The SECP has also specified power to specify manner of presentation of policy benefits. The Commission may specify through regulations the form and manner of presentation of prospective benefits of the life insurance investment products which may include, among other things, the benchmarks or indices with which, the illustration of benefits, cash values or surrender values may be required to be linked.
The Insurance Ordinance (Amendment) Bill, 2020 has also introduced procedure for the premium to be refunded in full, if policy is found to be mis sold. Where a policyholder has intimated, within thirteen months after the issuance of policy, to the insurer that the policy was missold and the insurer subsequently determines that the policy was missold, then 100% of the premium paid by the policyholder will be returned to him and entire commission paid by the insurer to the agent will be clawed back. (2) Upon receipt of intimation from a policyholder regarding misselling, an insurer shall be responsible to investigate that the policy was actually missold within 30 days from the date of receipt of such intimation.
Under the revised Ordinance, the Commission shall have the power to direct the insurers to become part of insurance repository/ information sharing arrangement including cyber security information sharing platforms and may specify any requirements regarding the conduct and manner of operation of such arrangement or platforms and ancillary matters thereto.

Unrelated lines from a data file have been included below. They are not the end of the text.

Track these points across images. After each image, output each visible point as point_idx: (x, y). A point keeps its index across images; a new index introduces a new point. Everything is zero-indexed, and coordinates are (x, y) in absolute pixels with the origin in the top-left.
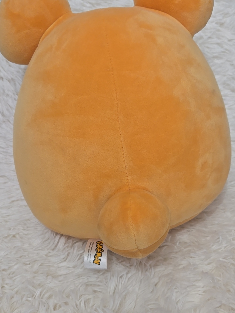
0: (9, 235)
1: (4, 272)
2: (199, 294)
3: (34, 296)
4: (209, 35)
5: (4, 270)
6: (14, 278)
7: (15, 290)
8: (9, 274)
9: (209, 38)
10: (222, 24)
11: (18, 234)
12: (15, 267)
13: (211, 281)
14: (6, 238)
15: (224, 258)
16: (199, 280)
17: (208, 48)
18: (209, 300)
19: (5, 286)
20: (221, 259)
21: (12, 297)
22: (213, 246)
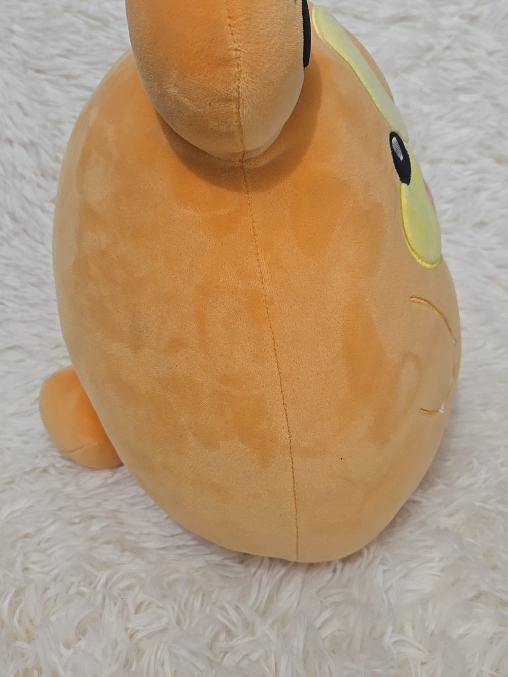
0: (34, 469)
1: (28, 540)
2: (433, 575)
3: (93, 585)
4: (446, 42)
5: (27, 536)
6: (49, 552)
7: (54, 573)
8: (39, 544)
9: (448, 48)
10: (473, 20)
11: (53, 466)
12: (52, 529)
13: (456, 546)
14: (29, 473)
15: (483, 502)
16: (432, 547)
17: (445, 69)
18: (453, 585)
19: (30, 566)
20: (477, 504)
21: (46, 589)
22: (458, 478)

Every insurance company, insurer, microinsurers, insurance intermediaries and other related entities registered or licensed under this Ordinance shall endeavour to prevent the commission of offences of money laundering as provided in Anti Money Laundering Act, 2010 and counter financing of terrorism laws for the time being in force with respect affairs of its business and share take adequate measures for this purposes. Whoever fails to comply with requirements of this section shall be liable to punishment as provided in the Anti Money Laundering Act, 2010 and any other law for the time being in force relating to counter financing of terrorism.
The Commission shall have the power to undertake macro-prudential supervision of entities engaged in providing insurance services in the country and shall establish systems and processes that are capable to monitor the vulnerability of the insurance sector with respect to economic and financial shocks. The Macro-prudential supervision means a supervisory framework governed through supervisory processes whereby individual insurers are supervised through information collected by identification, monitoring and analysis of macro-prudential factors such as economic, demographic, social, financial developments and other environmental factors that may impact insurers and insurance markets, SECP said.